### Your goal
Please print every record below exactly as it appears.

---------------

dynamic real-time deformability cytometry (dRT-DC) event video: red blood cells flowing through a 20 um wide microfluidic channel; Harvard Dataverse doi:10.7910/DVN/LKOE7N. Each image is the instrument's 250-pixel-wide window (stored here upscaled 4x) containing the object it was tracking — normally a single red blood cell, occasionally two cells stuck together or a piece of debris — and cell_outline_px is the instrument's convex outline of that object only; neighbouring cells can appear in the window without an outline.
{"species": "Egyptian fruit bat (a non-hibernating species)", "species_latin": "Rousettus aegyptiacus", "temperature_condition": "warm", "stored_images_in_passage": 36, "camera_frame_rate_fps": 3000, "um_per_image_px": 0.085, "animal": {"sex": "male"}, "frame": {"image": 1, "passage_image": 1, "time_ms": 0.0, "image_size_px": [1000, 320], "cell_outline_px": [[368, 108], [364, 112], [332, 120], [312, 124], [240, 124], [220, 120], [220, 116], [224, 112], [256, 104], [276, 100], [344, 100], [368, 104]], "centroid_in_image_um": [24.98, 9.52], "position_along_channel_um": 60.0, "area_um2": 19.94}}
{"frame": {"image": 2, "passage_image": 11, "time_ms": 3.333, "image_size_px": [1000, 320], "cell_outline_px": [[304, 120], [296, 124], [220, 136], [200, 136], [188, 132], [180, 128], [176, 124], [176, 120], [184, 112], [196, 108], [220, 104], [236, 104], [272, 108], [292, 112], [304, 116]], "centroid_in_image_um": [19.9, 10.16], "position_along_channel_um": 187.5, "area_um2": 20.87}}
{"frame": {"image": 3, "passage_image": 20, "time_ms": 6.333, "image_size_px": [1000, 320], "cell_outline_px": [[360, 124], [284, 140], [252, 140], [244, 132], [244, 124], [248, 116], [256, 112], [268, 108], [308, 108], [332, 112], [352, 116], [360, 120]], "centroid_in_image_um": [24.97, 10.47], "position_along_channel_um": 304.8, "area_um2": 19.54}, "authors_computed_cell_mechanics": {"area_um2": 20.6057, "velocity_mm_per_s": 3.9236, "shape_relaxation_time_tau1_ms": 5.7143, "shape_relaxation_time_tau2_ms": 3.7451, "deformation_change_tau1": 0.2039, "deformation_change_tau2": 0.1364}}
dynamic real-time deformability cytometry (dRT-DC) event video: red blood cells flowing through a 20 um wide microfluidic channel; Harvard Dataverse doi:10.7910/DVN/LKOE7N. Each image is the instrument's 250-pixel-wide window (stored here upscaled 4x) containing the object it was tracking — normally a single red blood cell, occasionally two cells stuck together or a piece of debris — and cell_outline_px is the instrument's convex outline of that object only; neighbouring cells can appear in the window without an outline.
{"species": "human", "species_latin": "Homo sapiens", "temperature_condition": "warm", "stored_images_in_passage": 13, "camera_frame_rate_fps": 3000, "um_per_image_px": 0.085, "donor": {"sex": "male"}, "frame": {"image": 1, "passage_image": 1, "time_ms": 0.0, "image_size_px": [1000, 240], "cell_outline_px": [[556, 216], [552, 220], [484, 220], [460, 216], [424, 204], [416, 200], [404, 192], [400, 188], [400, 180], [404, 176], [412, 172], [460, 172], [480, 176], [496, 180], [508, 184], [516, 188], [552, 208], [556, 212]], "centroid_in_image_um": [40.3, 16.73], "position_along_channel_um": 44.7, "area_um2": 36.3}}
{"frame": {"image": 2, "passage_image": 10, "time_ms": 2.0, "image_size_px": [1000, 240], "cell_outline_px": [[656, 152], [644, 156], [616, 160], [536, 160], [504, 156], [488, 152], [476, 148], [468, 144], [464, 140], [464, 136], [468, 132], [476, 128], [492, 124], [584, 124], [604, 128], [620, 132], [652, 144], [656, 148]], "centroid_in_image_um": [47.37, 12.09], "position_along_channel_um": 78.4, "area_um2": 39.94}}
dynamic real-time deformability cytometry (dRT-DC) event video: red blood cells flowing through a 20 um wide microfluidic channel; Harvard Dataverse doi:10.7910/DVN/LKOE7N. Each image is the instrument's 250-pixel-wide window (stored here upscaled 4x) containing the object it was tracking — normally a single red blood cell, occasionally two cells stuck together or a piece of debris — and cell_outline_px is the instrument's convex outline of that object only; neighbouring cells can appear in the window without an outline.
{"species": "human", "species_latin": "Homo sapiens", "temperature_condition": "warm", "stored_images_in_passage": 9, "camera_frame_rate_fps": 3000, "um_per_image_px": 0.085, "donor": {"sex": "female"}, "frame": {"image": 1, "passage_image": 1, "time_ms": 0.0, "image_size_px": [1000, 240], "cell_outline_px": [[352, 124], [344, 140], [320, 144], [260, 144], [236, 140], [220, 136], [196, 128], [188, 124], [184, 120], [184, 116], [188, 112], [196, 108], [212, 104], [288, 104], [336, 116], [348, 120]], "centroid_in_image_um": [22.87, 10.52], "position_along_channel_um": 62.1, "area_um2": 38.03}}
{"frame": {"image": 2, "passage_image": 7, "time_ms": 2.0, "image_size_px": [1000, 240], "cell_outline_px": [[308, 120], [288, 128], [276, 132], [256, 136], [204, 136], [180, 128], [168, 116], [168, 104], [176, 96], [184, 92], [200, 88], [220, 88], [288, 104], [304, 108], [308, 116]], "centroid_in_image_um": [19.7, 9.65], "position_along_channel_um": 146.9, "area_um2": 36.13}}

---------------

### Answer for this exercise
dynamic real-time deformability cytometry (dRT-DC) event video: red blood cells flowing through a 20 um wide microfluidic channel; Harvard Dataverse doi:10.7910/DVN/LKOE7N. Each image is the instrument's 250-pixel-wide window (stored here upscaled 4x) containing the object it was tracking — normally a single red blood cell, occasionally two cells stuck together or a piece of debris — and cell_outline_px is the instrument's convex outline of that object only; neighbouring cells can appear in the window without an outline.
{"species": "Egyptian fruit bat (a non-hibernating species)", "species_latin": "Rousettus aegyptiacus", "temperature_condition": "warm", "stored_images_in_passage": 36, "camera_frame_rate_fps": 3000, "um_per_image_px": 0.085, "animal": {"sex": "male"}, "frame": {"image": 1, "passage_image": 1, "time_ms": 0.0, "image_size_px": [1000, 320], "cell_outline_px": [[368, 108], [364, 112], [332, 120], [312, 124], [240, 124], [220, 120], [220, 116], [224, 112], [256, 104], [276, 100], [344, 100], [368, 104]], "centroid_in_image_um": [24.98, 9.52], "position_along_channel_um": 60.0, "area_um2": 19.94}}
{"frame": {"image": 2, "passage_image": 11, "time_ms": 3.333, "image_size_px": [1000, 320], "cell_outline_px": [[304, 120], [296, 124], [220, 136], [200, 136], [188, 132], [180, 128], [176, 124], [176, 120], [184, 112], [196, 108], [220, 104], [236, 104], [272, 108], [292, 112], [304, 116]], "centroid_in_image_um": [19.9, 10.16], "position_along_channel_um": 187.5, "area_um2": 20.87}}
{"frame": {"image": 3, "passage_image": 20, "time_ms": 6.333, "image_size_px": [1000, 320], "cell_outline_px": [[360, 124], [284, 140], [252, 140], [244, 132], [244, 124], [248, 116], [256, 112], [268, 108], [308, 108], [332, 112], [352, 116], [360, 120]], "centroid_in_image_um": [24.97, 10.47], "position_along_channel_um": 304.8, "area_um2": 19.54}, "authors_computed_cell_mechanics": {"area_um2": 20.6057, "velocity_mm_per_s": 3.9236, "shape_relaxation_time_tau1_ms": 5.7143, "shape_relaxation_time_tau2_ms": 3.7451, "deformation_change_tau1": 0.2039, "deformation_change_tau2": 0.1364}}
dynamic real-time deformability cytometry (dRT-DC) event video: red blood cells flowing through a 20 um wide microfluidic channel; Harvard Dataverse doi:10.7910/DVN/LKOE7N. Each image is the instrument's 250-pixel-wide window (stored here upscaled 4x) containing the object it was tracking — normally a single red blood cell, occasionally two cells stuck together or a piece of debris — and cell_outline_px is the instrument's convex outline of that object only; neighbouring cells can appear in the window without an outline.
{"species": "human", "species_latin": "Homo sapiens", "temperature_condition": "warm", "stored_images_in_passage": 13, "camera_frame_rate_fps": 3000, "um_per_image_px": 0.085, "donor": {"sex": "male"}, "frame": {"image": 1, "passage_image": 1, "time_ms": 0.0, "image_size_px": [1000, 240], "cell_outline_px": [[556, 216], [552, 220], [484, 220], [460, 216], [424, 204], [416, 200], [404, 192], [400, 188], [400, 180], [404, 176], [412, 172], [460, 172], [480, 176], [496, 180], [508, 184], [516, 188], [552, 208], [556, 212]], "centroid_in_image_um": [40.3, 16.73], "position_along_channel_um": 44.7, "area_um2": 36.3}}
{"frame": {"image": 2, "passage_image": 10, "time_ms": 2.0, "image_size_px": [1000, 240], "cell_outline_px": [[656, 152], [644, 156], [616, 160], [536, 160], [504, 156], [488, 152], [476, 148], [468, 144], [464, 140], [464, 136], [468, 132], [476, 128], [492, 124], [584, 124], [604, 128], [620, 132], [652, 144], [656, 148]], "centroid_in_image_um": [47.37, 12.09], "position_along_channel_um": 78.4, "area_um2": 39.94}}
dynamic real-time deformability cytometry (dRT-DC) event video: red blood cells flowing through a 20 um wide microfluidic channel; Harvard Dataverse doi:10.7910/DVN/LKOE7N. Each image is the instrument's 250-pixel-wide window (stored here upscaled 4x) containing the object it was tracking — normally a single red blood cell, occasionally two cells stuck together or a piece of debris — and cell_outline_px is the instrument's convex outline of that object only; neighbouring cells can appear in the window without an outline.
{"species": "human", "species_latin": "Homo sapiens", "temperature_condition": "warm", "stored_images_in_passage": 9, "camera_frame_rate_fps": 3000, "um_per_image_px": 0.085, "donor": {"sex": "female"}, "frame": {"image": 1, "passage_image": 1, "time_ms": 0.0, "image_size_px": [1000, 240], "cell_outline_px": [[352, 124], [344, 140], [320, 144], [260, 144], [236, 140], [220, 136], [196, 128], [188, 124], [184, 120], [184, 116], [188, 112], [196, 108], [212, 104], [288, 104], [336, 116], [348, 120]], "centroid_in_image_um": [22.87, 10.52], "position_along_channel_um": 62.1, "area_um2": 38.03}}
{"frame": {"image": 2, "passage_image": 7, "time_ms": 2.0, "image_size_px": [1000, 240], "cell_outline_px": [[308, 120], [288, 128], [276, 132], [256, 136], [204, 136], [180, 128], [168, 116], [168, 104], [176, 96], [184, 92], [200, 88], [220, 88], [288, 104], [304, 108], [308, 116]], "centroid_in_image_um": [19.7, 9.65], "position_along_channel_um": 146.9, "area_um2": 36.13}}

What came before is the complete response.